(INFORMATION PROVIDED Opens)
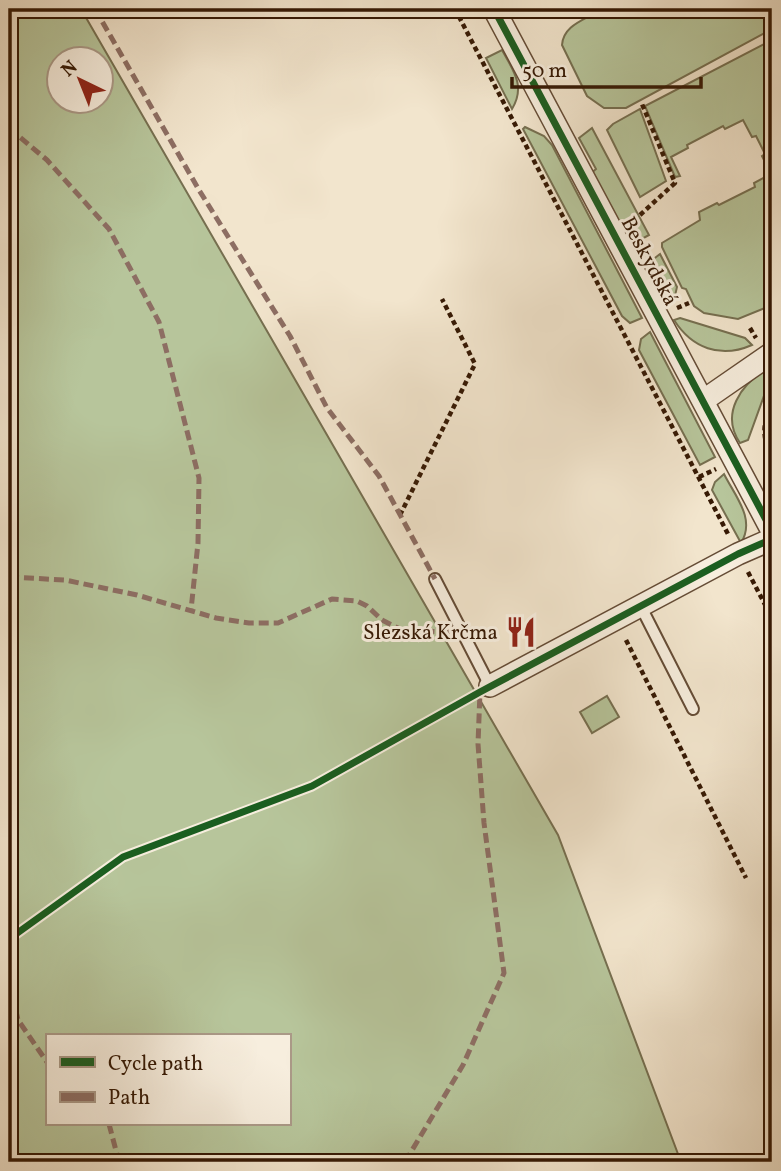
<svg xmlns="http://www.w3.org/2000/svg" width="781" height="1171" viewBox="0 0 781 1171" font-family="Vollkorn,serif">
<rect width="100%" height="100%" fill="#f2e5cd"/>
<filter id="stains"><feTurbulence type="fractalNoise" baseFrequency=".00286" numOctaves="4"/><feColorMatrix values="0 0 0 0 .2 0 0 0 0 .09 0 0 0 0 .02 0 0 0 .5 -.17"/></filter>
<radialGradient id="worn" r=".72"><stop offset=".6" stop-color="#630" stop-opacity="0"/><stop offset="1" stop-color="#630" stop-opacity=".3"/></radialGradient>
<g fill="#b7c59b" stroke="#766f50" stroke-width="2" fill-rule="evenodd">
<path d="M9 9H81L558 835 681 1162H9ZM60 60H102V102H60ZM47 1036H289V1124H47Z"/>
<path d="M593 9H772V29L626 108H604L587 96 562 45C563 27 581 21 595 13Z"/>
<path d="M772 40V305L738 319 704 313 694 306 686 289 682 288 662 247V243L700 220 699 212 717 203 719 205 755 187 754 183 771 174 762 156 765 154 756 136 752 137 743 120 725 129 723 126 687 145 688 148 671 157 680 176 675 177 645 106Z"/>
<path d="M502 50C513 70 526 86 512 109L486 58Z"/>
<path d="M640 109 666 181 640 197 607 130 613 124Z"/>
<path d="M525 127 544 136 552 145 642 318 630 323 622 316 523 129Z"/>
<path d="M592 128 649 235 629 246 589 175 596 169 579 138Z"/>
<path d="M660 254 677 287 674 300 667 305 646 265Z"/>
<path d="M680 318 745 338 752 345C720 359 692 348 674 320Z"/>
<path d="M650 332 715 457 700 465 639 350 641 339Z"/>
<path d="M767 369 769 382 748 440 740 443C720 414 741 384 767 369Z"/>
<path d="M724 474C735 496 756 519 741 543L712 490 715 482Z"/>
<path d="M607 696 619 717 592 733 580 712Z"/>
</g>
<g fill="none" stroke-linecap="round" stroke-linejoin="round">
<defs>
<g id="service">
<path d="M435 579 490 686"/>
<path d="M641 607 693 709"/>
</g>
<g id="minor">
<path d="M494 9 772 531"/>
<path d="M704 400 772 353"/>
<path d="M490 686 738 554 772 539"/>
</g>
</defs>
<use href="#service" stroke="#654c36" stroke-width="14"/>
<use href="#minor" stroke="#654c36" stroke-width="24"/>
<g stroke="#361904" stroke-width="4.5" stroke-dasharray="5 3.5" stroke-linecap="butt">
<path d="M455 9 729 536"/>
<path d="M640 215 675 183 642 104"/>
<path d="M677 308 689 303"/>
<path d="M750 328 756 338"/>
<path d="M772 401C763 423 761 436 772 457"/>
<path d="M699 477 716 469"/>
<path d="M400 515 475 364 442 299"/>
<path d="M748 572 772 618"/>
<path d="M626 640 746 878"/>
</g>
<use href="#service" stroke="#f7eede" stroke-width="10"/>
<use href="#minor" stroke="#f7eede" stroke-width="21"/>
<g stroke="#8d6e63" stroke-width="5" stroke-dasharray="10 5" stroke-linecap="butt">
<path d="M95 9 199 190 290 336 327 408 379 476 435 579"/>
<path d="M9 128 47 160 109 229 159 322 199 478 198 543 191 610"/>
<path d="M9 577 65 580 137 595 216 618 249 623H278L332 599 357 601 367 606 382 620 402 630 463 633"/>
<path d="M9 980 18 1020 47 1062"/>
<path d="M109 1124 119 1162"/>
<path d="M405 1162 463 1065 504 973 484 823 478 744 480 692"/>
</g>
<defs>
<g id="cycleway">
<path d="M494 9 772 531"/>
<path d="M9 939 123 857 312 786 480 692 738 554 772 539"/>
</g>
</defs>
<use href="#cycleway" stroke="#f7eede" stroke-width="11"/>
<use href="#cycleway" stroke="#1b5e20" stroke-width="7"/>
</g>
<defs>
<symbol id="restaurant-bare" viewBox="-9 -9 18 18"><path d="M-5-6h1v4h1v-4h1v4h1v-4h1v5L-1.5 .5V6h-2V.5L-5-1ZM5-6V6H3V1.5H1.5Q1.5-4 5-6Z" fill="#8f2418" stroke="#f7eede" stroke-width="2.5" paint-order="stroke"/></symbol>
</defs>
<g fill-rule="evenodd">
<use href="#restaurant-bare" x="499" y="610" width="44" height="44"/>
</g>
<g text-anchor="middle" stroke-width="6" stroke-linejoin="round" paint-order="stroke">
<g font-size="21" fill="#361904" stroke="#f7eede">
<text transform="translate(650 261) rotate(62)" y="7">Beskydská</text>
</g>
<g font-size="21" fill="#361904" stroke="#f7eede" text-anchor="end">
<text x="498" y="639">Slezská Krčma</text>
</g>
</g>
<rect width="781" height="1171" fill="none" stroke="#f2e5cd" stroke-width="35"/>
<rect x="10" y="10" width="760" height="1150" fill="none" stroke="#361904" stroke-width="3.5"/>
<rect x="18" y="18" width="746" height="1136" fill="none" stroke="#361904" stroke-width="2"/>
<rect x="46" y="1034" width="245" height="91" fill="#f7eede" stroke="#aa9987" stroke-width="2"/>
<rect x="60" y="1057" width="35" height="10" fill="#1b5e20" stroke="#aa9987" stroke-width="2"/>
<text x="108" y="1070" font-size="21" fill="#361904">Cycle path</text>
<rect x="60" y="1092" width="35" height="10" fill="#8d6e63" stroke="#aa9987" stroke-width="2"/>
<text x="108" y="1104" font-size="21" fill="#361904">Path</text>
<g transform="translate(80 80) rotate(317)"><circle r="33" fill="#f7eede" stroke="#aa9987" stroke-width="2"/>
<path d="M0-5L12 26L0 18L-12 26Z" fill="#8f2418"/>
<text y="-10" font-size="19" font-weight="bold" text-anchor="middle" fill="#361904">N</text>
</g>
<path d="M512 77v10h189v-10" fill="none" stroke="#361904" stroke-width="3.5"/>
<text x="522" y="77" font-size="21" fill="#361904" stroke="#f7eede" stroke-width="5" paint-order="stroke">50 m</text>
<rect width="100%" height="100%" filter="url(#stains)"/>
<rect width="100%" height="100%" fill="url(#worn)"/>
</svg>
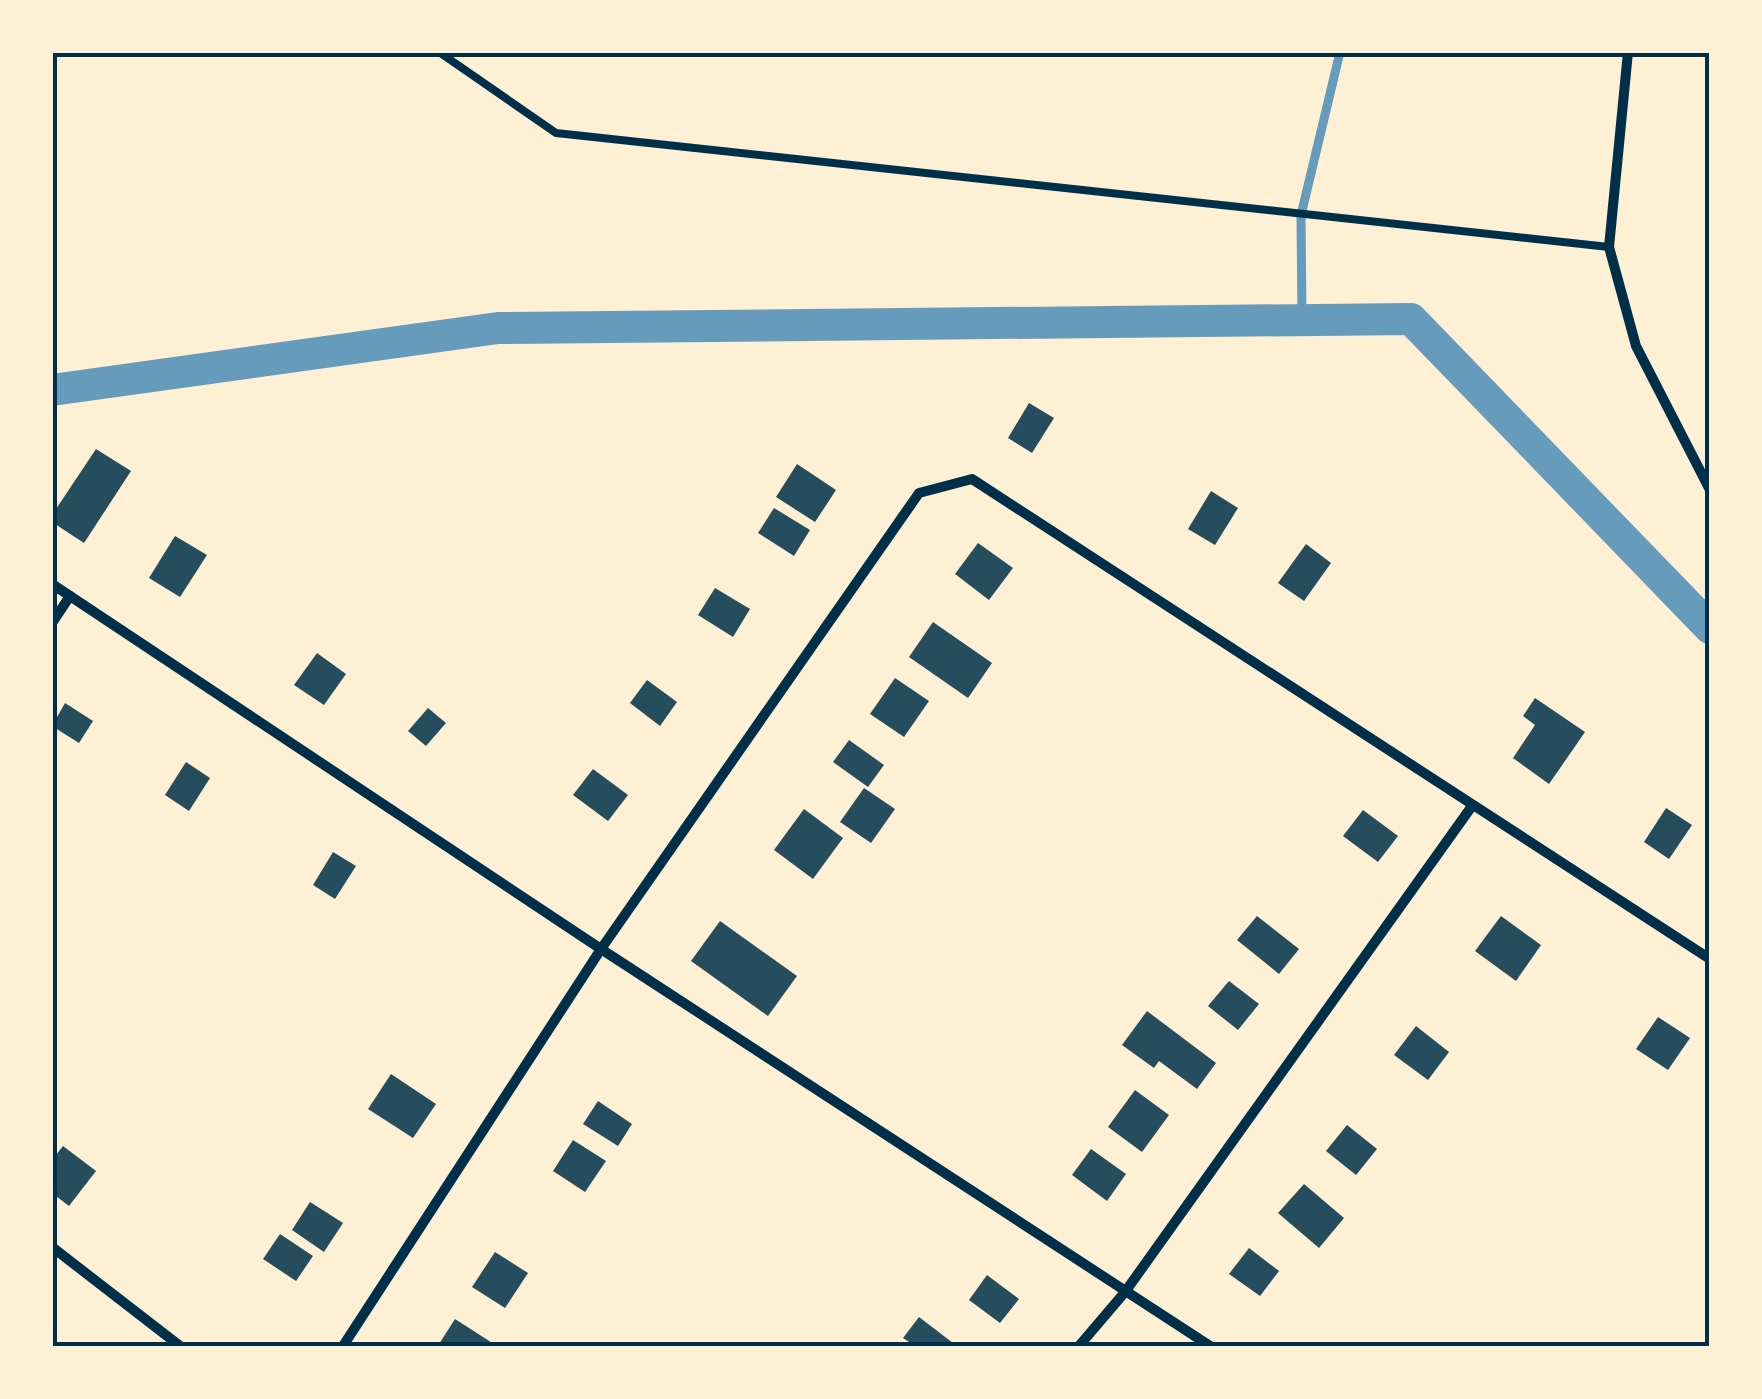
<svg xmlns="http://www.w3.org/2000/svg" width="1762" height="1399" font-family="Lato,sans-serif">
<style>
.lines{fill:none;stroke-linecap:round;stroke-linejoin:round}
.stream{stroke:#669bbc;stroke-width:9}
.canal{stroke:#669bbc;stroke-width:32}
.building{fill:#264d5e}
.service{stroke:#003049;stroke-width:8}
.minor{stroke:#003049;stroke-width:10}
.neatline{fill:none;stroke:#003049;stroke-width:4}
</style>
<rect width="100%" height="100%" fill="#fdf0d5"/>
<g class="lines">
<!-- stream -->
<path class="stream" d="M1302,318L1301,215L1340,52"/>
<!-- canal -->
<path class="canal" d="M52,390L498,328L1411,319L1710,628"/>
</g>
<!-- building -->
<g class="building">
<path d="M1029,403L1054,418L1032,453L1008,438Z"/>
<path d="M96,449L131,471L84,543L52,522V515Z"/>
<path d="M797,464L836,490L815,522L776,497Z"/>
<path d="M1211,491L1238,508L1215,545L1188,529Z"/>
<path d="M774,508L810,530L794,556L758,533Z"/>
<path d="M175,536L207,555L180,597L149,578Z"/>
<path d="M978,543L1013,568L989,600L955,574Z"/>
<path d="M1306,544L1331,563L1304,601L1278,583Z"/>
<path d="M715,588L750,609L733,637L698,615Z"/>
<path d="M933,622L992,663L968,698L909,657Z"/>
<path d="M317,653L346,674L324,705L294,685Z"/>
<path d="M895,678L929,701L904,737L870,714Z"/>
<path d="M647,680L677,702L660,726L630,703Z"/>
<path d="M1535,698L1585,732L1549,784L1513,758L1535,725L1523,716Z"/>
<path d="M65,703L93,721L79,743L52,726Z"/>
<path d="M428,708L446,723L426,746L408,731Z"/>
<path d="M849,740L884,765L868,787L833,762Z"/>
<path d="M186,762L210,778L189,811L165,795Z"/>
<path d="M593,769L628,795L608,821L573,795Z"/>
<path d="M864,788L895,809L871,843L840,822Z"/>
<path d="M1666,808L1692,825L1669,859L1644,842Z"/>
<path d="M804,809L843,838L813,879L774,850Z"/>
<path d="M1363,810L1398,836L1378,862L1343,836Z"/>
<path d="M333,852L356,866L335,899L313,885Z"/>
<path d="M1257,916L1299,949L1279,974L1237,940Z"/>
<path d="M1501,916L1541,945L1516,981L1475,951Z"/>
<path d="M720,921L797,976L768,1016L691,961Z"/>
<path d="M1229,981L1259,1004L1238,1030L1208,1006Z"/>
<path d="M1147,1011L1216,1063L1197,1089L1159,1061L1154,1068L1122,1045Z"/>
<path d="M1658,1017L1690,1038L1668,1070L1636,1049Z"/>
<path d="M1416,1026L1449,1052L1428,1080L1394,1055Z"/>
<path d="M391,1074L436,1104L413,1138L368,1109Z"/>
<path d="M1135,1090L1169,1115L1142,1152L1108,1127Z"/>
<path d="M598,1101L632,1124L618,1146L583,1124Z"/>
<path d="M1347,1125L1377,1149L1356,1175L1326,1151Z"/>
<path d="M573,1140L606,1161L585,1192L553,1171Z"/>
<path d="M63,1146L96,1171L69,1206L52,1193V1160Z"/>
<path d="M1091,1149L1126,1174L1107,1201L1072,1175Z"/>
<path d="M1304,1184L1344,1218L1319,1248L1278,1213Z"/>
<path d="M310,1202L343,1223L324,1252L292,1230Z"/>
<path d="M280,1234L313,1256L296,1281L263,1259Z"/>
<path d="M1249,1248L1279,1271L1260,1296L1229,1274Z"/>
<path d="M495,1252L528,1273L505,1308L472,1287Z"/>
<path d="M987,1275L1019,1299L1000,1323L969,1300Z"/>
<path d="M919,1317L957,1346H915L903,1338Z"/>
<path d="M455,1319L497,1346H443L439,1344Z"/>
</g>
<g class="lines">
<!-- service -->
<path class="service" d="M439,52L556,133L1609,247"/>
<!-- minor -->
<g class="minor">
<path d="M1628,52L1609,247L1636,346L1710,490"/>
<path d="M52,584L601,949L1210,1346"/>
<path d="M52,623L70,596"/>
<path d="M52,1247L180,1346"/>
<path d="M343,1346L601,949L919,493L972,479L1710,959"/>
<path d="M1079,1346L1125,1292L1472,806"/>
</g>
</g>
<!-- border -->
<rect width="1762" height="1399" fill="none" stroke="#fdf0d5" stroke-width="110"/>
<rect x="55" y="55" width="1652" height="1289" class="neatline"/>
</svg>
(INFORMATION PROVIDED Closes)
EXERCISE GOAL:
Show every line in the entries above that contains the string "worn".

ANSWER TO THE PROBLEM:
<radialGradient id="worn" r=".72"><stop offset=".6" stop-color="#630" stop-opacity="0"/><stop offset="1" stop-color="#630" stop-opacity=".3"/></radialGradient>
<rect width="100%" height="100%" fill="url(#worn)"/>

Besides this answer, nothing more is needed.